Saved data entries
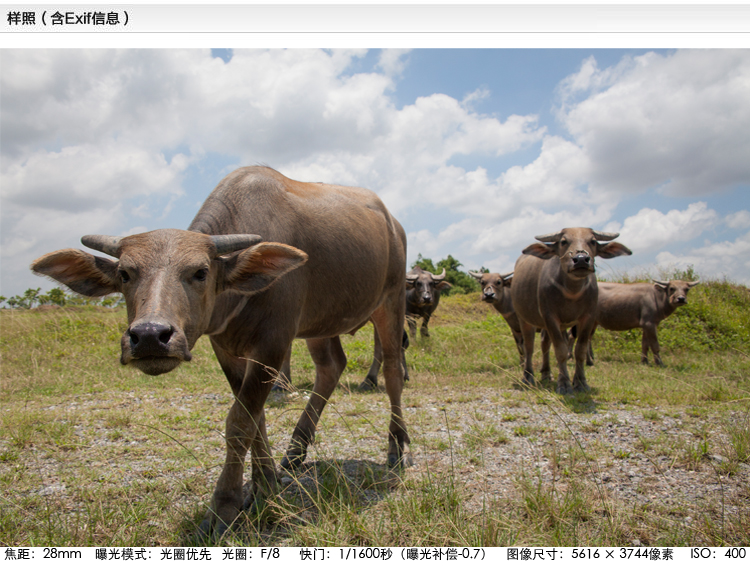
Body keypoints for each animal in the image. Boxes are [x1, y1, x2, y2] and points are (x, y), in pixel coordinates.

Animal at [30, 166, 412, 540]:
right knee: (331, 366)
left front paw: (224, 507)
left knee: (393, 369)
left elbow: (240, 422)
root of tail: (394, 224)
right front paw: (264, 487)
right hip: (321, 321)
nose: (151, 336)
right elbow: (255, 418)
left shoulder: (273, 343)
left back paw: (396, 446)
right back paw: (295, 451)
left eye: (200, 272)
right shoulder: (227, 349)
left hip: (391, 300)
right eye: (125, 273)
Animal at [516, 229, 632, 398]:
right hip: (525, 319)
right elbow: (561, 351)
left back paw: (546, 374)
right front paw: (564, 384)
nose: (581, 259)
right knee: (529, 346)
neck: (572, 291)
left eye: (592, 241)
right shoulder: (550, 317)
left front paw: (580, 383)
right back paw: (528, 376)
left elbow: (580, 350)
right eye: (563, 241)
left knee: (545, 344)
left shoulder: (588, 318)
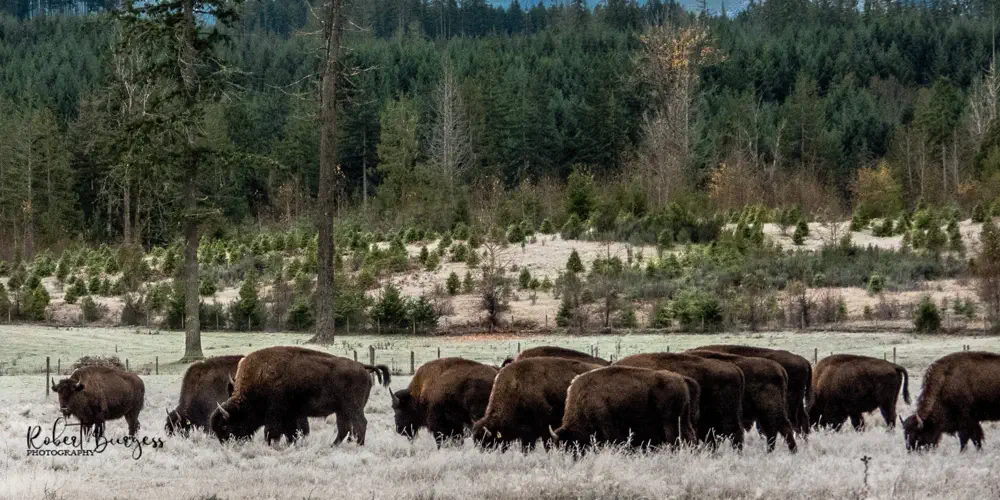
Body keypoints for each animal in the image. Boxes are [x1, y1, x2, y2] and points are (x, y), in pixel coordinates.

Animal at [210, 346, 389, 445]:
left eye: (224, 427)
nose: (226, 445)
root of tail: (363, 367)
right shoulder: (291, 416)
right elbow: (292, 433)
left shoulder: (275, 415)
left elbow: (272, 432)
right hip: (342, 411)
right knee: (344, 428)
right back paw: (333, 446)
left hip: (353, 408)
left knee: (360, 424)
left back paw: (358, 445)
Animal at [550, 365, 699, 450]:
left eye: (569, 444)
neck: (583, 397)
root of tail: (681, 379)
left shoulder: (608, 426)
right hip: (682, 418)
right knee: (689, 436)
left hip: (670, 421)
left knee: (674, 438)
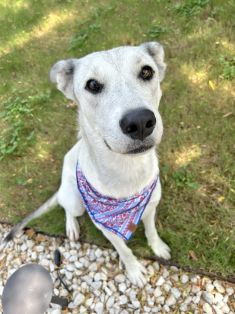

Your goal: Among the entries above, find the line with "left shoulder: (588, 318)" and repeat exactly from there through the line with "left hip: (353, 408)", leaving out the pictures.

Answer:
left shoulder: (588, 318)
Body keypoints for each animal in the image. Boxes are [x1, y1, x2, y2] and points are (x, y), in pixel coordinates.

Animal at [210, 346, 389, 445]:
left eye: (224, 427)
nose: (226, 445)
root of tail: (363, 367)
right shoulder: (291, 416)
right elbow: (292, 433)
left shoulder: (275, 415)
left elbow: (272, 432)
right hip: (342, 411)
right knee: (344, 428)
right back paw: (333, 446)
left hip: (353, 408)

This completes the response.